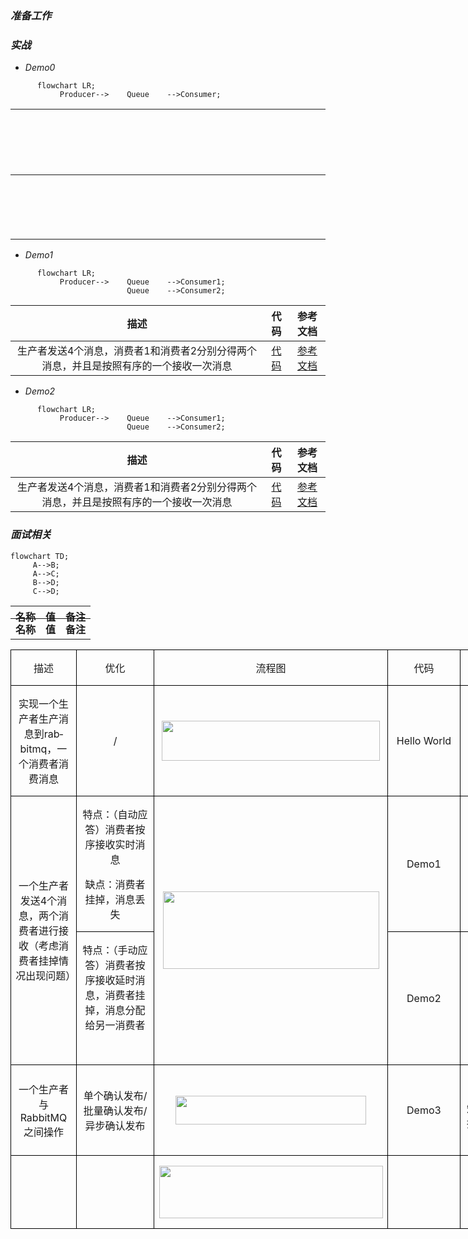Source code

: ### *准备工作*


### *实战*
* *Demo0*
```mermaid
      flowchart LR;
           Producer-->    Queue    -->Consumer;
```
| <div style="width:2900px">描述</div>  | 代码      | 参考文档   |
|    :----:   |          :---: |  :---: |
| 实现一个生产者生产消息到rabbitmq，一个消费者消费消息       | [代码](https://github.com/zengjunhuai/Code/tree/master/MQProject/RabbitMQProject/Hellow%20World "悬停显示")  | [参考文档](https://www.yuque.com/yuqueyonghu7as8iq/ptfglx/tguuvso1rbti52by) |

* *Demo1*
```mermaid
      flowchart LR;
           Producer-->    Queue    -->Consumer1;
                          Queue    -->Consumer2;
```
| 描述  | 代码      | 参考文档   |
|    :----:   |          :---: |  :---: |
| 生产者发送4个消息，消费者1和消费者2分别分得两个消息，并且是按照有序的一个接收一次消息      | [代码](https://github.com/zengjunhuai/Code/tree/master/MQProject/RabbitMQProject/Demo1 "悬停显示")  | [参考文档](https://www.yuque.com/yuqueyonghu7as8iq/ptfglx/meu9rhvidncelqfc) |

* *Demo2*
```mermaid
      flowchart LR;
           Producer-->    Queue    -->Consumer1;
                          Queue    -->Consumer2;
```
| 描述  | 代码      | 参考文档   |
|    :----:   |          :---: |  :---: |
| 生产者发送4个消息，消费者1和消费者2分别分得两个消息，并且是按照有序的一个接收一次消息      | [代码](https://github.com/zengjunhuai/Code/tree/master/MQProject/RabbitMQProject/Demo1 "悬停显示")  | [参考文档](https://www.yuque.com/yuqueyonghu7as8iq/ptfglx/meu9rhvidncelqfc) |

### *面试相关*

```mermaid
flowchart TD;
     A-->B;
     A-->C;
     B-->D;
     C-->D;
```

<table width="">
    <thead style="display:inline-block; width: 100%; height: 20px">
        <tr>
            <th>名称</th>
            <th>值</th>
            <th>备注</th>
        </tr>
    </thead>
    <tbody style="width: 100%">
       <tr>
           <th>名称</th>
           <th>值</th>
           <th>备注</th>
       </tr>
    </tbody>
</table>


<table class=MsoTableGrid border=1 cellspacing=0 cellpadding=0 width=0
 style='width:680.0pt;border-collapse:collapse;border:none;mso-border-alt:solid windowtext .5pt;
 mso-yfti-tbllook:1184;mso-padding-alt:0cm 5.4pt 0cm 5.4pt'>
 <tr style='mso-yfti-irow:0;mso-yfti-firstrow:yes'>
  <td width=93 style='width:70.5pt;border:solid windowtext 1.0pt;mso-border-alt:
  solid windowtext .5pt;padding:0cm 5.4pt 0cm 5.4pt'>
  <p class=MsoNormal align=center style='text-align:center'>描述</p>
  </td>
  <td width=127 style='width:99.2pt;border:solid windowtext 1.0pt;border-left:
  none;mso-border-left-alt:solid windowtext .5pt;mso-border-alt:solid windowtext .5pt;
  padding:0cm 5.4pt 0cm 5.4pt'>
  <p class=MsoNormal align=center style='text-align:center'>优化</p>
  </td>
  <td width=373 style='width:264.35pt;border:solid windowtext 1.0pt;border-left:
  none;mso-border-left-alt:solid windowtext .5pt;mso-border-alt:solid windowtext .5pt;
  padding:0cm 5.4pt 0cm 5.4pt'>
  <p class=MsoNormal align=center style='text-align:center'>流程图</p>
  </td>
  <td width=112 style='width:86.3pt;border:solid windowtext 1.0pt;border-left:
  none;mso-border-left-alt:solid windowtext .5pt;mso-border-alt:solid windowtext .5pt;
  padding:0cm 5.4pt 0cm 5.4pt'>
  <p class=MsoNormal align=center style='text-align:center'>代码</p>
  </td>
  <td width=202 style='width:159.65pt;border:solid windowtext 1.0pt;border-left:
  none;mso-border-left-alt:solid windowtext .5pt;mso-border-alt:solid windowtext .5pt;
  padding:0cm 5.4pt 0cm 5.4pt'>
  <p class=MsoNormal align=center style='text-align:center'>参考文档</p>
  </td>
 </tr>
 <tr style='mso-yfti-irow:1'>
  <td width=93 style='width:70.5pt;border:solid windowtext 1.0pt;border-top:
  none;mso-border-top-alt:solid windowtext .5pt;mso-border-alt:solid windowtext .5pt;
  padding:0cm 5.4pt 0cm 5.4pt'>
  <p class=MsoNormal align=center style='text-align:center'>实现一个生产者生产消息到<span
  class=SpellE><span lang=EN-US>rabbitmq</span></span>，一个消费者消费消息</p>
  </td>
  <td width=127 style='width:99.2pt;border-top:none;border-left:none;
  border-bottom:solid windowtext 1.0pt;border-right:solid windowtext 1.0pt;
  mso-border-top-alt:solid windowtext .5pt;mso-border-left-alt:solid windowtext .5pt;
  mso-border-alt:solid windowtext .5pt;padding:0cm 5.4pt 0cm 5.4pt'>
  <p class=MsoNormal align=center style='text-align:center'><span lang=EN-US>/</span></p>
  </td>
  <td width=373 style='width:264.35pt;border-top:none;border-left:none;
  border-bottom:solid windowtext 1.0pt;border-right:solid windowtext 1.0pt;
  mso-border-top-alt:solid windowtext .5pt;mso-border-left-alt:solid windowtext .5pt;
  mso-border-alt:solid windowtext .5pt;padding:0cm 5.4pt 0cm 5.4pt'>
  <p class=MsoNormal align=center style='text-align:center'><span lang=EN-US><!--[if gte vml 1]><v:shapetype
   id="_x0000_t75" coordsize="21600,21600" o:spt="75" o:preferrelative="t"
   path="m@4@5l@4@11@9@11@9@5xe" filled="f" stroked="f">
   <v:stroke joinstyle="miter"/>
   <v:formulas>
    <v:f eqn="if lineDrawn pixelLineWidth 0"/>
    <v:f eqn="sum @0 1 0"/>
    <v:f eqn="sum 0 0 @1"/>
    <v:f eqn="prod @2 1 2"/>
    <v:f eqn="prod @3 21600 pixelWidth"/>
    <v:f eqn="prod @3 21600 pixelHeight"/>
    <v:f eqn="sum @0 0 1"/>
    <v:f eqn="prod @6 1 2"/>
    <v:f eqn="prod @7 21600 pixelWidth"/>
    <v:f eqn="sum @8 21600 0"/>
    <v:f eqn="prod @7 21600 pixelHeight"/>
    <v:f eqn="sum @10 21600 0"/>
   </v:formulas>
   <v:path o:extrusionok="f" gradientshapeok="t" o:connecttype="rect"/>
   <o:lock v:ext="edit" aspectratio="t"/>
  </v:shapetype><v:shape id="_x0000_i1682" type="#_x0000_t75" style='width:261.75pt;
   height:48pt' o:ole="">
   <v:imagedata src="test.files/image001.emz" o:title=""/>
  </v:shape><![endif]--><![if !vml]><img width=349 height=64
  src="test.files/image002.png" v:shapes="_x0000_i1682"><![endif]><!--[if gte mso 9]><xml>
   <o:OLEObject Type="Embed" ProgID="Visio.Drawing.15" ShapeID="_x0000_i1682"
    DrawAspect="Content" ObjectID="_1747225016">
   </o:OLEObject>
  </xml><![endif]--></span></p>
  </td>
  <td width=112 style='width:86.3pt;border-top:none;border-left:none;
  border-bottom:solid windowtext 1.0pt;border-right:solid windowtext 1.0pt;
  mso-border-top-alt:solid windowtext .5pt;mso-border-left-alt:solid windowtext .5pt;
  mso-border-alt:solid windowtext .5pt;padding:0cm 5.4pt 0cm 5.4pt'>
  <p class=MsoNormal align=center style='text-align:center'><span lang=EN-US>Hello
  World</span></p>
  </td>
  <td width=202 style='width:159.65pt;border-top:none;border-left:none;
  border-bottom:solid windowtext 1.0pt;border-right:solid windowtext 1.0pt;
  mso-border-top-alt:solid windowtext .5pt;mso-border-left-alt:solid windowtext .5pt;
  mso-border-alt:solid windowtext .5pt;padding:0cm 5.4pt 0cm 5.4pt'>
  <p class=MsoNormal align=center style='text-align:center'>参考文档</p>
  <p class=MsoNormal align=center style='text-align:center'>知识点：</p>
  </td>
 </tr>
 <tr style='mso-yfti-irow:2'>
  <td width=93 rowspan=2 style='width:70.5pt;border:solid windowtext 1.0pt;
  border-top:none;mso-border-top-alt:solid windowtext .5pt;mso-border-alt:solid windowtext .5pt;
  padding:0cm 5.4pt 0cm 5.4pt'>
  <p class=MsoNormal align=center style='text-align:center'>一个生产者发送<span
  lang=EN-US>4</span>个消息，两个消费者进行接收（考虑消费者挂掉情况出现问题）</p>
  </td>
  <td width=127 style='width:99.2pt;border-top:none;border-left:none;
  border-bottom:solid windowtext 1.0pt;border-right:solid windowtext 1.0pt;
  mso-border-top-alt:solid windowtext .5pt;mso-border-left-alt:solid windowtext .5pt;
  mso-border-alt:solid windowtext .5pt;padding:0cm 5.4pt 0cm 5.4pt'>
  <p class=MsoNormal align=center style='text-align:center'>特点：（自动应答）消费者按序接收实时消息</p>
  <p class=MsoNormal align=center style='text-align:center'>缺点：消费者挂掉，消息丢失</p>
  </td>
  <td width=373 rowspan=2 style='width:264.35pt;border-top:none;border-left:
  none;border-bottom:solid windowtext 1.0pt;border-right:solid windowtext 1.0pt;
  mso-border-top-alt:solid windowtext .5pt;mso-border-left-alt:solid windowtext .5pt;
  mso-border-alt:solid windowtext .5pt;padding:0cm 5.4pt 0cm 5.4pt'>
  <p class=MsoNormal align=center style='text-align:center'><span lang=EN-US><!--[if gte vml 1]><v:shape
   id="_x0000_i1683" type="#_x0000_t75" style='width:259.5pt;height:93pt'
   o:ole="">
   <v:imagedata src="test.files/image003.emz" o:title=""/>
  </v:shape><![endif]--><![if !vml]><img width=346 height=124
  src="test.files/image004.png" v:shapes="_x0000_i1683"><![endif]><!--[if gte mso 9]><xml>
   <o:OLEObject Type="Embed" ProgID="Visio.Drawing.15" ShapeID="_x0000_i1683"
    DrawAspect="Content" ObjectID="_1747225017">
   </o:OLEObject>
  </xml><![endif]--></span></p>
  </td>
  <td width=112 style='width:86.3pt;border-top:none;border-left:none;
  border-bottom:solid windowtext 1.0pt;border-right:solid windowtext 1.0pt;
  mso-border-top-alt:solid windowtext .5pt;mso-border-left-alt:solid windowtext .5pt;
  mso-border-alt:solid windowtext .5pt;padding:0cm 5.4pt 0cm 5.4pt'>
  <p class=MsoNormal align=center style='text-align:center'><span lang=EN-US>Demo1</span></p>
  </td>
  <td width=202 style='width:159.65pt;border-top:none;border-left:none;
  border-bottom:solid windowtext 1.0pt;border-right:solid windowtext 1.0pt;
  mso-border-top-alt:solid windowtext .5pt;mso-border-left-alt:solid windowtext .5pt;
  mso-border-alt:solid windowtext .5pt;padding:0cm 5.4pt 0cm 5.4pt'>
  <p class=MsoNormal align=center style='text-align:center'>参考文档</p>
  <p class=MsoNormal align=center style='text-align:center'>知识点：轮询分发消息</p>
  </td>
 </tr>
 <tr style='mso-yfti-irow:3'>
  <td width=127 style='width:99.2pt;border-top:none;border-left:none;
  border-bottom:solid windowtext 1.0pt;border-right:solid windowtext 1.0pt;
  mso-border-top-alt:solid windowtext .5pt;mso-border-left-alt:solid windowtext .5pt;
  mso-border-alt:solid windowtext .5pt;padding:0cm 5.4pt 0cm 5.4pt'>
  <p class=MsoNormal align=center style='text-align:center'>特点：（手动应答）消费者按序接收延时消息，消费者挂掉，消息分配给另一消费者</p>
  <p class=MsoNormal align=center style='text-align:center'><span lang=EN-US><o:p>&nbsp;</o:p></span></p>
  </td>
  <td width=112 style='width:86.3pt;border-top:none;border-left:none;
  border-bottom:solid windowtext 1.0pt;border-right:solid windowtext 1.0pt;
  mso-border-top-alt:solid windowtext .5pt;mso-border-left-alt:solid windowtext .5pt;
  mso-border-alt:solid windowtext .5pt;padding:0cm 5.4pt 0cm 5.4pt'>
  <p class=MsoNormal align=center style='text-align:center'><span lang=EN-US>Demo2</span></p>
  </td>
  <td width=202 style='width:159.65pt;border-top:none;border-left:none;
  border-bottom:solid windowtext 1.0pt;border-right:solid windowtext 1.0pt;
  mso-border-top-alt:solid windowtext .5pt;mso-border-left-alt:solid windowtext .5pt;
  mso-border-alt:solid windowtext .5pt;padding:0cm 5.4pt 0cm 5.4pt'>
  <p class=MsoNormal align=center style='text-align:center'><span lang=EN-US><a
  href="https://www.yuque.com/yuqueyonghu7as8iq/ptfglx/yytzes8tb7487cvz"><span
  lang=EN-US><span lang=EN-US>参考文档</span></span></a><span class=MsoHyperlink><o:p></o:p></span></span></p>
  <p class=MsoNormal align=center style='text-align:center'>知识点：消息应答</p>
  </td>
 </tr>
 <tr style='mso-yfti-irow:4'>
  <td width=93 style='width:70.5pt;border:solid windowtext 1.0pt;border-top:
  none;mso-border-top-alt:solid windowtext .5pt;mso-border-alt:solid windowtext .5pt;
  padding:0cm 5.4pt 0cm 5.4pt'>
  <p class=MsoNormal align=center style='text-align:center'>一个生产者与<span
  class=SpellE><span lang=EN-US>RabbitMQ</span></span>之间操作</p>
  </td>
  <td width=127 style='width:99.2pt;border-top:none;border-left:none;
  border-bottom:solid windowtext 1.0pt;border-right:solid windowtext 1.0pt;
  mso-border-top-alt:solid windowtext .5pt;mso-border-left-alt:solid windowtext .5pt;
  mso-border-alt:solid windowtext .5pt;padding:0cm 5.4pt 0cm 5.4pt'>
  <p class=MsoNormal align=center style='text-align:center'>单个确认发布<span
  lang=EN-US>/</span>批量确认发布<span lang=EN-US>/</span>异步确认发布</p>
  </td>
  <td width=373 style='width:264.35pt;border-top:none;border-left:none;
  border-bottom:solid windowtext 1.0pt;border-right:solid windowtext 1.0pt;
  mso-border-top-alt:solid windowtext .5pt;mso-border-left-alt:solid windowtext .5pt;
  mso-border-alt:solid windowtext .5pt;padding:0cm 5.4pt 0cm 5.4pt'>
  <p class=MsoNormal align=center style='text-align:center'><span lang=EN-US><!--[if gte vml 1]><v:shape
   id="_x0000_i1684" type="#_x0000_t75" style='width:228.75pt;height:34.5pt'
   o:ole="">
   <v:imagedata src="test.files/image005.emz" o:title=""/>
  </v:shape><![endif]--><![if !vml]><img border=0 width=305 height=46
  src="test.files/image006.png" v:shapes="_x0000_i1684"><![endif]><!--[if gte mso 9]><xml>
   <o:OLEObject Type="Embed" ProgID="Visio.Drawing.15" ShapeID="_x0000_i1684"
    DrawAspect="Content" ObjectID="_1747225018">
   </o:OLEObject>
  </xml><![endif]--></span></p>
  </td>
  <td width=112 style='width:86.3pt;border-top:none;border-left:none;
  border-bottom:solid windowtext 1.0pt;border-right:solid windowtext 1.0pt;
  mso-border-top-alt:solid windowtext .5pt;mso-border-left-alt:solid windowtext .5pt;
  mso-border-alt:solid windowtext .5pt;padding:0cm 5.4pt 0cm 5.4pt'>
  <p class=MsoNormal align=center style='text-align:center'><span lang=EN-US>Demo3</span></p>
  </td>
  <td width=202 style='width:159.65pt;border-top:none;border-left:none;
  border-bottom:solid windowtext 1.0pt;border-right:solid windowtext 1.0pt;
  mso-border-top-alt:solid windowtext .5pt;mso-border-left-alt:solid windowtext .5pt;
  mso-border-alt:solid windowtext .5pt;padding:0cm 5.4pt 0cm 5.4pt'>
  <p class=MsoNormal align=center style='text-align:center'>参考文档</p>
  <p class=MsoNormal align=center style='text-align:center'>知识点：单个确认发布<span
  lang=EN-US>/</span>批量确认发布<span lang=EN-US>/</span>异步确认发布</p>
  </td>
 </tr>
 <tr style='mso-yfti-irow:5;mso-yfti-lastrow:yes'>
  <td width=93 style='width:70.5pt;border:solid windowtext 1.0pt;border-top:
  none;mso-border-top-alt:solid windowtext .5pt;mso-border-alt:solid windowtext .5pt;
  padding:0cm 5.4pt 0cm 5.4pt'>
  <p class=MsoNormal align=center style='text-align:center'><span lang=EN-US><o:p>&nbsp;</o:p></span></p>
  </td>
  <td width=127 style='width:99.2pt;border-top:none;border-left:none;
  border-bottom:solid windowtext 1.0pt;border-right:solid windowtext 1.0pt;
  mso-border-top-alt:solid windowtext .5pt;mso-border-left-alt:solid windowtext .5pt;
  mso-border-alt:solid windowtext .5pt;padding:0cm 5.4pt 0cm 5.4pt'>
  <p class=MsoNormal align=center style='text-align:center'><span lang=EN-US><o:p>&nbsp;</o:p></span></p>
  </td>
  <td width=373 style='width:264.35pt;border-top:none;border-left:none;
  border-bottom:solid windowtext 1.0pt;border-right:solid windowtext 1.0pt;
  mso-border-top-alt:solid windowtext .5pt;mso-border-left-alt:solid windowtext .5pt;
  mso-border-alt:solid windowtext .5pt;padding:0cm 5.4pt 0cm 5.4pt'>
  <p class=MsoNormal align=center style='text-align:center'><span lang=EN-US><!--[if gte vml 1]><v:shape
   id="_x0000_i1685" type="#_x0000_t75" style='width:268.5pt;height:63pt'
   o:ole="">
   <v:imagedata src="test.files/image007.emz" o:title=""/>
  </v:shape><![endif]--><![if !vml]><img border=0 width=358 height=84
  src="test.files/image008.png" v:shapes="_x0000_i1685"><![endif]><!--[if gte mso 9]><xml>
   <o:OLEObject Type="Embed" ProgID="Visio.Drawing.15" ShapeID="_x0000_i1685"
    DrawAspect="Content" ObjectID="_1747225019">
   </o:OLEObject>
  </xml><![endif]--></span></p>
  </td>
  <td width=112 style='width:86.3pt;border-top:none;border-left:none;
  border-bottom:solid windowtext 1.0pt;border-right:solid windowtext 1.0pt;
  mso-border-top-alt:solid windowtext .5pt;mso-border-left-alt:solid windowtext .5pt;
  mso-border-alt:solid windowtext .5pt;padding:0cm 5.4pt 0cm 5.4pt'>
  <p class=MsoNormal align=center style='text-align:center'><span lang=EN-US><o:p>&nbsp;</o:p></span></p>
  </td>
  <td width=202 style='width:159.65pt;border-top:none;border-left:none;
  border-bottom:solid windowtext 1.0pt;border-right:solid windowtext 1.0pt;
  mso-border-top-alt:solid windowtext .5pt;mso-border-left-alt:solid windowtext .5pt;
  mso-border-alt:solid windowtext .5pt;padding:0cm 5.4pt 0cm 5.4pt'>
  <p class=MsoNormal align=center style='text-align:center'><span lang=EN-US><o:p>&nbsp;</o:p></span></p>
  </td>
 </tr>
</table>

## WHAT TO DO
Check every line of the records, and copy the ones that hold the word "Content".

## WRITTEN SOLUTION
    DrawAspect="Content" ObjectID="_1747225016">
    DrawAspect="Content" ObjectID="_1747225017">
    DrawAspect="Content" ObjectID="_1747225018">
    DrawAspect="Content" ObjectID="_1747225019">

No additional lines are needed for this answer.